The Bligh Museum of Pacific Exploration at Adventure Bay is built where the early voyagers first trod the soil of Tasmania, gathering wood from the abundant growth on the foreshore and collecting water from the rivulets which spilled into the bay.
Even the bricks of which the building is constructed have a long history. About 20,000 bricks made by hand on the site for St. Peter’s Anglican Church at Variety Bay, opened in 1847, were not used and remained on the kiln near the church for more than a century. Twenty thousand of these, still in perfect condition, were used in the construction of the Bligh Museum.


Variety Bay had a big community (287 in July 1846), mostly convicts, who manned the whaleboats carrying pilots to ships making for Hobart. Pilotage then was competitive and keen were the races between the pilots to reach the ships first. The base of the round watchhouse at Variety Bay is still extant.


St. Peter’s was built at the expense of one of the Bruni pilots, William Lawrence and the prayer book he provided for the church is on display in the museum.

It is entitled “Book of Common Prayer, the United Church of England and Ireland, of St. Peter’s Church, Bruné  Island,” and was published by Oxford University Press in 1842 for the Society for Promoting Christian Knowledge.

Captain William Lawerance - Settlement builder and pilot

The “Hobart Town Courier,” of  July 18, 1846, records that on July 14 of that year the first Bishop of Tasmania, Francis Russell Nixon, left Hobart Town in the 285 ton Arequipa for England via Sydney.


The Arequipa sailed at 8.30 a.m. and at noon anchored in midstream and William Lawrence took the Bishop and his party two miles down the Bruni shore in boats.


The Bishop was to lay the foundation stone for St. Peter’s. The party assembled “at the spot chosen as the site, on the dividing range of Bruni Island, with the sea on both sides in full view.”


The Archdeacon and three Clergymen assisted the Bishop in the service, hymns were sung by the congregation, a reading was included and the Bishop led in prayer and spoke appropriate words.

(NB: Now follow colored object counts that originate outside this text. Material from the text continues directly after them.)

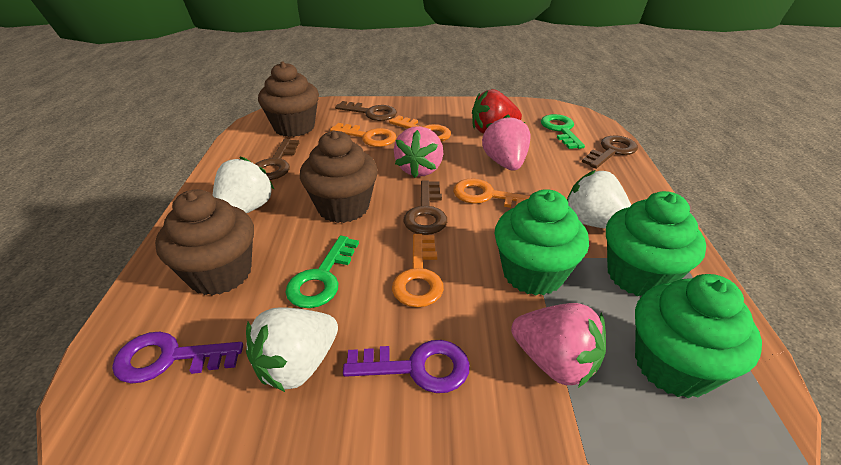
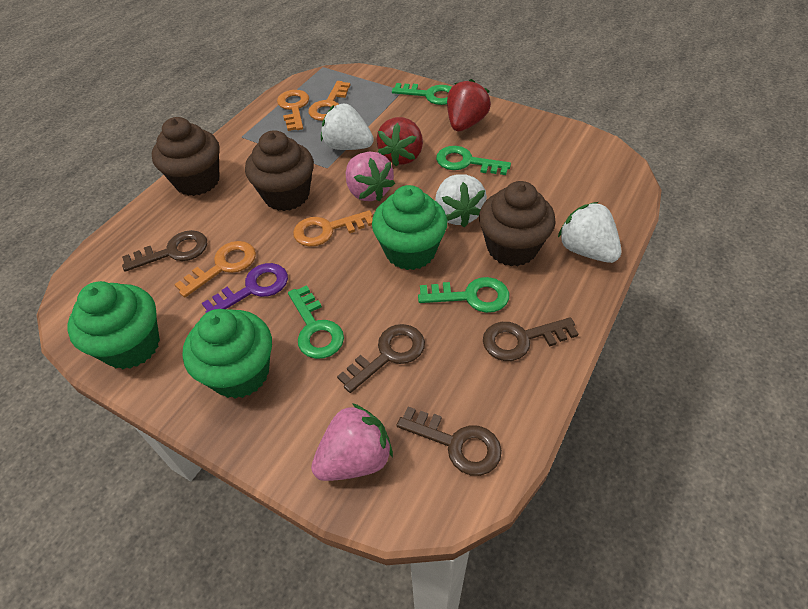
green key: [285,236,359,308] [541,114,585,149] = 2 -> [288,285,344,359] [392,83,452,105] [418,277,509,313] [436,146,511,175] = 4
pink strawberry: [394,126,443,178] [482,115,531,171] [511,303,606,388] = 3 -> [311,403,393,481] [346,151,395,202] = 2
purple key: [112,332,243,384] [343,340,470,393] = 2 -> [202,263,288,313] = 1
red strawberry: [472,89,522,134] = 1 -> [377,117,423,166] [447,79,491,131] = 2

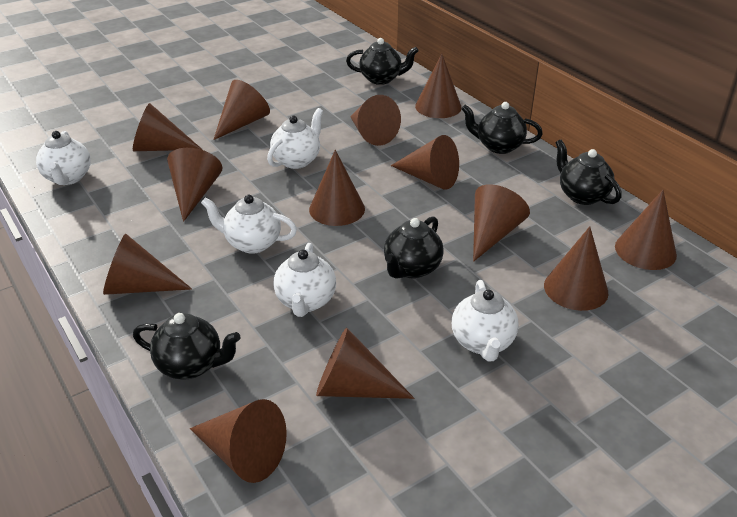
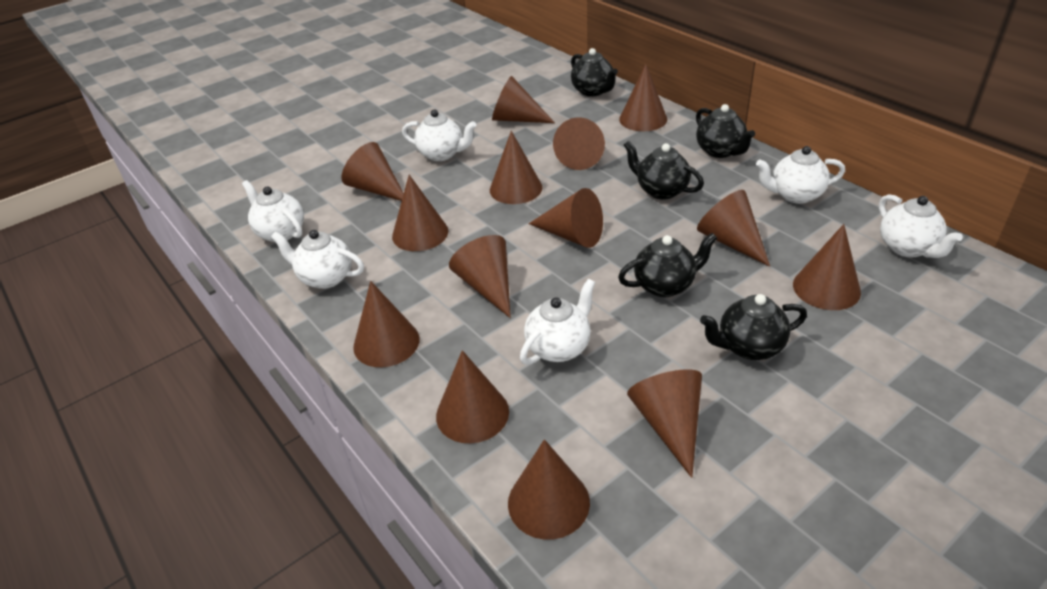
brown cone: [103,234,192,295] [133,103,203,151] [167,148,222,222] [190,399,287,483] [213,80,270,140] [309,150,365,226] [316,328,414,399] [350,95,401,146] [391,135,459,190] [415,53,462,118] [473,184,530,262] [544,226,608,311] [615,190,677,270] = 13 -> [341,142,404,201] [353,281,420,367] [392,175,448,251] [436,350,509,444] [449,235,511,318] [490,131,542,204] [492,76,555,123] [508,439,590,540] [529,188,603,248] [553,117,605,170] [619,64,667,131] [627,370,702,478] [697,190,770,267] [793,224,861,310] = 14
white teapot: [36,131,91,185] [201,194,297,254] [267,108,323,169] [273,243,336,317] [452,280,519,361] = 5 -> [242,180,304,242] [271,230,364,289] [402,109,477,161] [520,279,595,365] [756,146,845,204] [879,194,963,258] = 6

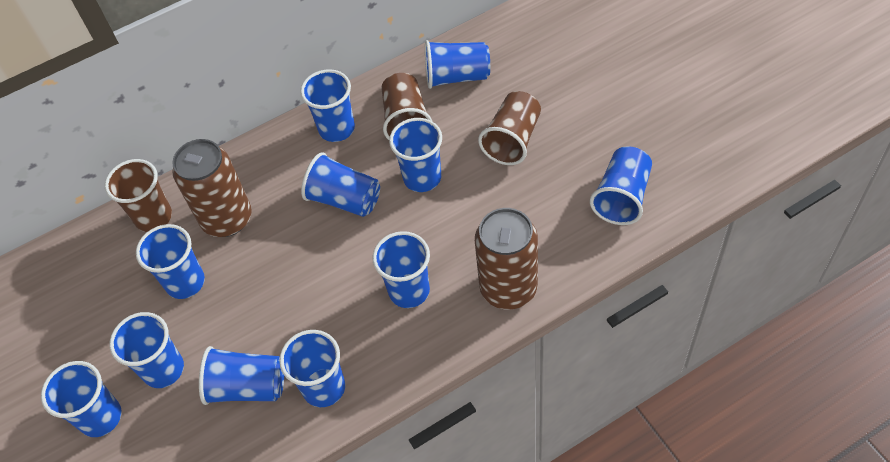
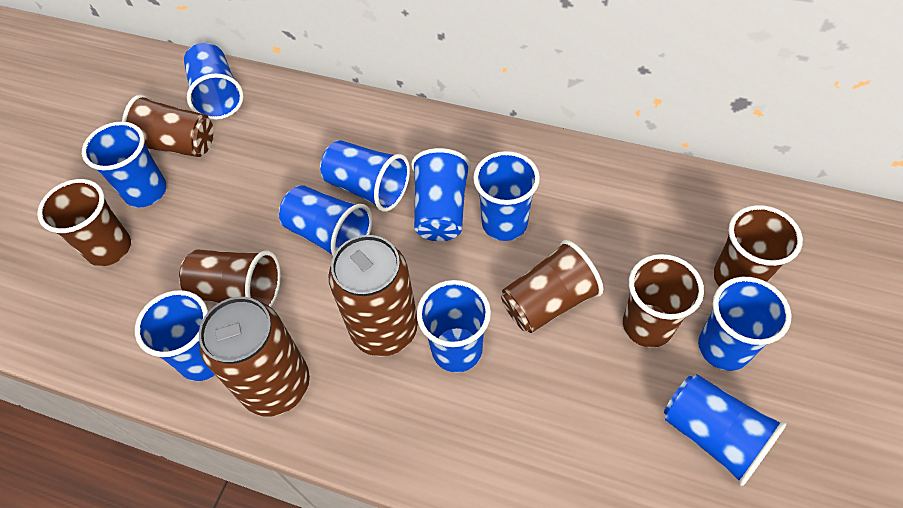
blue cup: [41,361,121,437] [110,312,184,388] [136,224,205,299] [199,346,284,405] [279,330,345,407] [300,69,355,142] [301,152,380,217] [372,231,430,308] [389,118,442,192] [425,40,490,89] [590,146,652,225] = 11 -> [82,122,167,207] [135,290,215,381] [184,43,244,120] [279,185,372,256] [320,140,410,212] [411,148,471,241] [417,280,491,372] [473,151,540,241] [664,374,786,486] [698,277,791,371] = 10
brown cup: [105,159,172,232] [381,73,432,140] [478,91,541,165] = 3 -> [37,179,131,266] [122,95,213,157] [179,249,281,308] [501,240,603,333] [623,254,704,348] [713,205,803,287] = 6

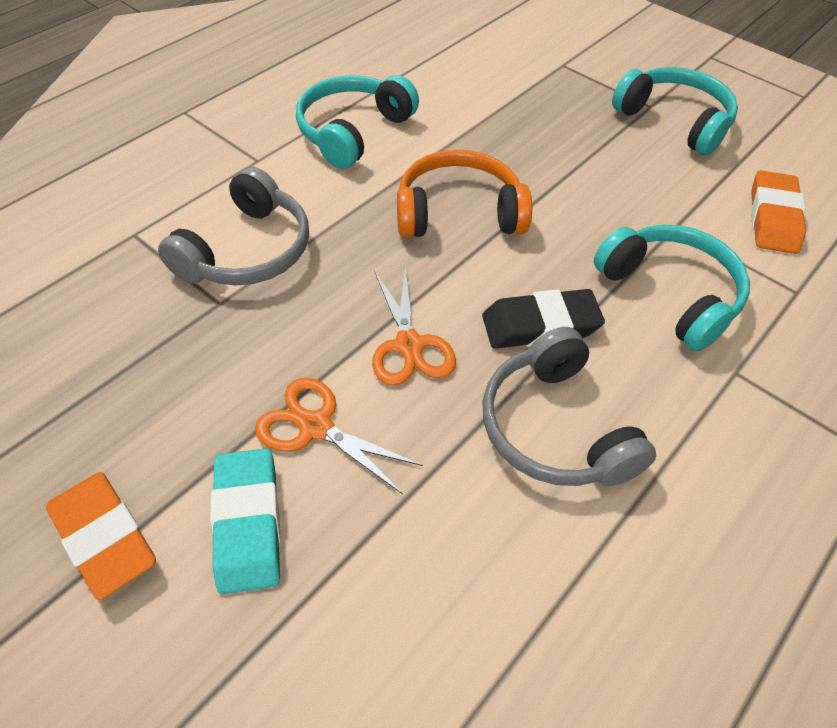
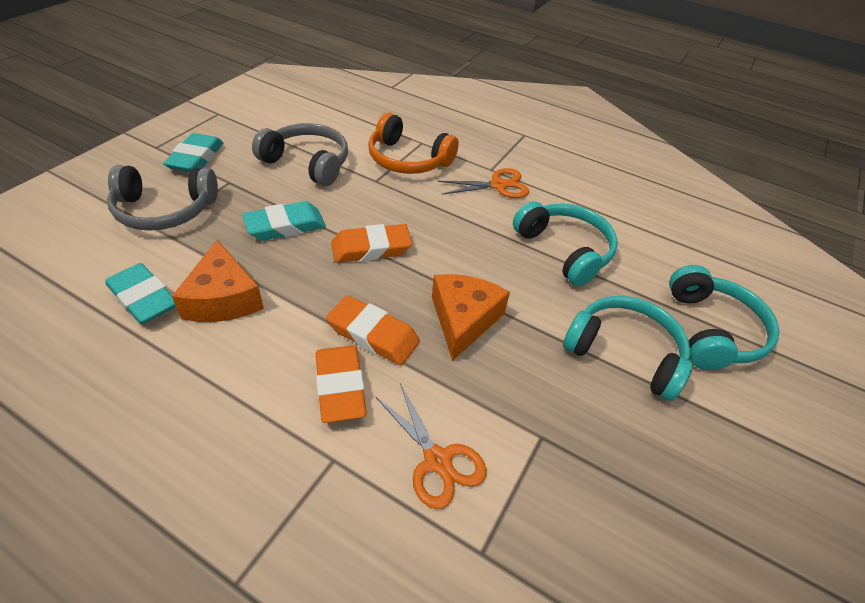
black eraser: [482,289,605,349] = 1 -> none = 0
orange cheese: none = 0 -> [172,240,264,322] [432,274,510,361] = 2
orange eraser: [46,472,156,600] [751,170,806,254] = 2 -> [316,345,367,423] [326,295,420,365] [331,224,412,263] = 3
turquoise eraser: [210,448,281,594] = 1 -> [105,263,176,324] [163,133,223,172] [242,201,326,241] = 3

The “courier” of April 21, 1847, tells of the first service in the church at which the Archdeacon officiated and the Rural Dean, the Rev. R. R. Davies, gave the sermon. Most Bruni inhabitants were there despite inclement weather.
The “Courier” said of the church “it is a great Gothic building situated on the summit of the hill immediately over Adventure Bay the first spot ever visited by Englishman (in Tasmania), Capt. Cook having landed there more than 70 years ago.
“His name is still visible carved on the tree in the neighbourhood of the church and a short time since a bottle containing the account of his landing was found at the foot of the tree. The church is neatly fitted up inside, with font, pulpit and reading desk etc. The bell weighing more than 110 pounds was cast in Hobart Town and is a gift of Mr. Lawrence.”